How far can we take this “I forgot” thing. I once got a ticket driving home late at night after a long day at work. I was exhausted. On the way to my apartment at the time, there was a series of lights which blinked red at night, three in a row, then a fourth light which operated normally. The streets were quiet because it was late, and as I got to that stretch of lights, I noticed a police car behind me. I realized I had to be careful to do the stops right at the blinking reds (even though there were no other cars to be seen on any of thos roads), so I did it by the book – full stop. look both ways go, full stop, look both way, go. All four times. Only the fourth time the light wasn’t blinking it was solid. I’d gotten a brain lock and treated it like it was blinking. The cop lit me up and gave me a ticket.
Should it have been a legal excuse for me to say I just forgot the last light wasn’t blinking? Would that have worked with the judge? Would it have had any legal weight as a defense.
You have seen multiple posts highlighting the fact that “willful” is an element of criminal negligence. Failure to meet one of the elements of a crime means no crime has been committed.
You are asking for a cite that says forgetfulness is an excuse for a crime. However, excuses for crimes do not exist if there is no crime from which to be excused. You must first have a crime, by meeting all of its elements, before you can escape from that crime with an excuse.
Excuse and justification are two ways to negate a crime. I have provided cites and analysis showing there is no crime. So, before we continue, I ask you to provide a cite and analysis showing these facts make a crime. Until you prove there is a crime, we need not discuss theories of excuse and justification. The ball is in your court.

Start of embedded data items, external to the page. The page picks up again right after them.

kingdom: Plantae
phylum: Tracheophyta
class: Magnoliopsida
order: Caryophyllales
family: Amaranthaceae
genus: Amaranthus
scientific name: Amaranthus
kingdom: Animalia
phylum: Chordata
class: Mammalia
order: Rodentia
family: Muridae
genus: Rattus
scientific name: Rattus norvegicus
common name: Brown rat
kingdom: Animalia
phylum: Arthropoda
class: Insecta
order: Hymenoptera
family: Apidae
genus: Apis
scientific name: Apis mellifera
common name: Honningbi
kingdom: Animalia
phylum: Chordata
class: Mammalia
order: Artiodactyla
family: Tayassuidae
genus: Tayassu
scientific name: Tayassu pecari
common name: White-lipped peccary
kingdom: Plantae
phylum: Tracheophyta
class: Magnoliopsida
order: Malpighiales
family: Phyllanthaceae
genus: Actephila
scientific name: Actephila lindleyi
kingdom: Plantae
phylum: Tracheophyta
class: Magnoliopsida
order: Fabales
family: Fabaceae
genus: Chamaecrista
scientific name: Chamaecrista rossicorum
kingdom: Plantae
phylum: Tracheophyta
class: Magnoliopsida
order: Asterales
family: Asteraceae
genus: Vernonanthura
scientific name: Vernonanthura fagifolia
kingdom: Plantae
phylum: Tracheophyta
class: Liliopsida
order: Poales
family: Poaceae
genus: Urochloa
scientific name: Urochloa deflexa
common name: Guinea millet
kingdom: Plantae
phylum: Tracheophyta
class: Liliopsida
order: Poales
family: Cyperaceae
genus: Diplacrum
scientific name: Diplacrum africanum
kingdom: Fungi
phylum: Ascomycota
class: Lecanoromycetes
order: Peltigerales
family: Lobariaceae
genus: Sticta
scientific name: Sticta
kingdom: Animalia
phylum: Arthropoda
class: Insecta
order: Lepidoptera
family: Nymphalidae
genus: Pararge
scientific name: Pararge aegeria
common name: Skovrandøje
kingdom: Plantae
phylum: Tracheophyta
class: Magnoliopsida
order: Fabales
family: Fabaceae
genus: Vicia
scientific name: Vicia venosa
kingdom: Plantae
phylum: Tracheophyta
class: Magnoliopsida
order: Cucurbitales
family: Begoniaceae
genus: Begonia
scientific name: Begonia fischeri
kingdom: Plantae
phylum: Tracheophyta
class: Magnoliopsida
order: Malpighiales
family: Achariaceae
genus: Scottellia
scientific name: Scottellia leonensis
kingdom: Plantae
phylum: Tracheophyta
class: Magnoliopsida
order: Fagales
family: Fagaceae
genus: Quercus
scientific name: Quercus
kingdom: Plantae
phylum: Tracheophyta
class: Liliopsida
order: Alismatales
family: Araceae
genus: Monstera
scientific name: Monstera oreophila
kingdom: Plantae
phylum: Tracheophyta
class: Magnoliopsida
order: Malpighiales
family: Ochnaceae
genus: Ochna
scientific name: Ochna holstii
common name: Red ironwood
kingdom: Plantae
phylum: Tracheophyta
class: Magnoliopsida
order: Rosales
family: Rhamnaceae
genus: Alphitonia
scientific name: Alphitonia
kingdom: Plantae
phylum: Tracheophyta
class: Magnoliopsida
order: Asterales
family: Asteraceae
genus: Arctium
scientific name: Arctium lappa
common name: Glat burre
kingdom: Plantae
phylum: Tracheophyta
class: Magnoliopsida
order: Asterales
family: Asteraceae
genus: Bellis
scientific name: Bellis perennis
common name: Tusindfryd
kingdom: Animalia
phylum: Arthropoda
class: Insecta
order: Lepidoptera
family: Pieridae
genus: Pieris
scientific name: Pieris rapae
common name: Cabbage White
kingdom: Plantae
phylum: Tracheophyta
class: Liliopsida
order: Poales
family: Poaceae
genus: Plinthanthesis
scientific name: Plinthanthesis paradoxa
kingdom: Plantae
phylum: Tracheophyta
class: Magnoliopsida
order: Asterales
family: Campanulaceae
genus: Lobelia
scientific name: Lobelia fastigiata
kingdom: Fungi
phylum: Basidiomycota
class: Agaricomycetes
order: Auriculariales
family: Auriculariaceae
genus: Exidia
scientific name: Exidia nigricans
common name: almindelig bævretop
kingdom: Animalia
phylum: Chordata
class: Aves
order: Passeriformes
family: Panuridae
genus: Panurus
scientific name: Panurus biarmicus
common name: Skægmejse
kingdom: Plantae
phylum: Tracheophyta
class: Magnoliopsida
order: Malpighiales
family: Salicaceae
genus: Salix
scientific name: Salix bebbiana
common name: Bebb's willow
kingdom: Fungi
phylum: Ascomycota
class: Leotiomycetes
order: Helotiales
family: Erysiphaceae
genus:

I agree that you are misguided if you equate completely forgetting a child to be the same sort of brain fart as if you left your salami and cheese sandwich in the car. Not the same, sorry. I may be forgetful but i will always remember that I have a child I am responsible for no matter where I am or what I am doing. No matter where she is or what she is doing, it is my responsibility not to forget her, not fail her in such a colossal way.
If you know the baby is in the car, then forgetting it is willful. For it not to be willful, you would have to have never had any knowledge that the kid was in the car, not just knew and “forgot.” I have seen no cite that it’s legal to bake a baby in a car if you say “I forgot.”
Well I don’t know what else to say.
As has been linked elsewhere, the best minds in the business will tell you that leaving a sandwich and a baby in the car can be caused by EXACTLY the same type of brain fart.
The importance of the baby may well put it further up your list of priorities and therefore LESS likely to forget it but, the mechanism is just the same.
Yours is a common response because…hey! it is scary to think otherwise isn’t it?
OK, rest well in the knowledge that it is unlikely to happen to you, it is very rare and maybe you are super vigilant and so are doing things to reduce the risks even further, good for you.
Doesn’t make you infallible, no-one is, being aware of that and acknowledging it actually makes you less susceptible.